* **Document extract**:
I listed three terms. Murder is not strictly unjust because murder depends on law. Law is not just by default. I'll go back to this in a bit as a later part of your post relates.

 

Let's not stick to terms and definitions. The real question here is, what is "unjustly". And that depends on the rules and laws a society has set up for cases like this, i.e. it depends on where you are and when you are.

Society does not get to decide what is just or not. That would make justice subjective and therefore pointless. Justice, if it exists, must be objective or it holds no value. I think that better terms to discuss though are "rights" and "harm".

 

Rights come from logic. Why do humans have a right to live but animals do not? Animals don't have logic. Give a human a gun and that human will know not to point it at someone else. Give a monkey a gun...

 

 

Logically, we can deduce that no one is special, so no ones wants are above another person's. This rules out forcing you will on someone else. If you don't agree with this and think you can force you will on someone else, that you shouldn't have a problem with someone forcing their will on you, someone like the police.

 

Maybe staring this discussion right away with "killing" is a bit too much, too difficult. But the core problem, how to determine what is "right" and what is "wrong" can be found elsewhere, too.

I think deciding what is right and wrong is easy, but what can be hard is determining who is right and wrong. It's easy to say respect someone's rights but it could be hard to figure out if Saddam Hussein really had horrible weapons that he was using on innocent people, or something.

 

The bread thief example again: A hungry man steals a bread from a rich man. Is what he does "wrong"?

* **Given task**: Retype everything in the discussion of justice and rights from "Society does not" down to "like the police.", word for word.

* **Extracted material**:
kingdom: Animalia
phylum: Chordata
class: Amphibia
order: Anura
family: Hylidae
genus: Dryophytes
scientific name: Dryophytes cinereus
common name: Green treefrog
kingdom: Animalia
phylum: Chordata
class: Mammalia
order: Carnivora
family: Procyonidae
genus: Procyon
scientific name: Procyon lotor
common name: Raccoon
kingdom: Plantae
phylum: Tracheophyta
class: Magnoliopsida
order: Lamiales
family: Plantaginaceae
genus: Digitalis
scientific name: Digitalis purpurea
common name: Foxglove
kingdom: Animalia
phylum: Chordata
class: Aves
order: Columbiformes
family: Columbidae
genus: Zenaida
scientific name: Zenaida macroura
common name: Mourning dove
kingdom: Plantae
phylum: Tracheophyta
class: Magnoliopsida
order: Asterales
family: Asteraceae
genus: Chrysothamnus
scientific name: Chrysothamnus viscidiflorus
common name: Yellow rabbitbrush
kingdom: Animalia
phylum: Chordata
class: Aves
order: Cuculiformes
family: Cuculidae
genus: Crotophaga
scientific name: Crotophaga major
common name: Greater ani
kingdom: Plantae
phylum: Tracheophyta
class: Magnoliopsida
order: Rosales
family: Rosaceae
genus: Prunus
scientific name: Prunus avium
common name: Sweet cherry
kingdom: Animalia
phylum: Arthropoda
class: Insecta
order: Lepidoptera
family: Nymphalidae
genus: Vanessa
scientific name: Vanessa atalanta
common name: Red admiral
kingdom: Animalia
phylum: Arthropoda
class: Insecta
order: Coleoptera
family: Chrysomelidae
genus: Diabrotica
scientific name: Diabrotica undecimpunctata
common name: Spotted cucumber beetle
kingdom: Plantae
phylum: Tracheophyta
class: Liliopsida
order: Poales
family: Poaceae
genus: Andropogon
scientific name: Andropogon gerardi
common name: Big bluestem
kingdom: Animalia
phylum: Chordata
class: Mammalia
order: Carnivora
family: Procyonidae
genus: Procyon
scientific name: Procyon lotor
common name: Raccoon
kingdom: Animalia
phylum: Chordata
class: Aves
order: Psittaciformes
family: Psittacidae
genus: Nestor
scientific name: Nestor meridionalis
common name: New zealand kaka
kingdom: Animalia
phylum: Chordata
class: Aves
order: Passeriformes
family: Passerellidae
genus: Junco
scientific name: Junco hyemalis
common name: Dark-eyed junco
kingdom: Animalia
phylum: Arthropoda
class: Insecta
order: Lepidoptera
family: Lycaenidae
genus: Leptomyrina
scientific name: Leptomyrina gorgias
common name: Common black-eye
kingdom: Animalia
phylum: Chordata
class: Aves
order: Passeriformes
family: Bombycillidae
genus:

* **Output of the task**:
Society does not get to decide what is just or not. That would make justice subjective and therefore pointless. Justice, if it exists, must be objective or it holds no value. I think that better terms to discuss though are "rights" and "harm".

 

Rights come from logic. Why do humans have a right to live but animals do not? Animals don't have logic. Give a human a gun and that human will know not to point it at someone else. Give a monkey a gun...

 

 

Logically, we can deduce that no one is special, so no ones wants are above another person's. This rules out forcing you will on someone else. If you don't agree with this and think you can force you will on someone else, that you shouldn't have a problem with someone forcing their will on you, someone like the police.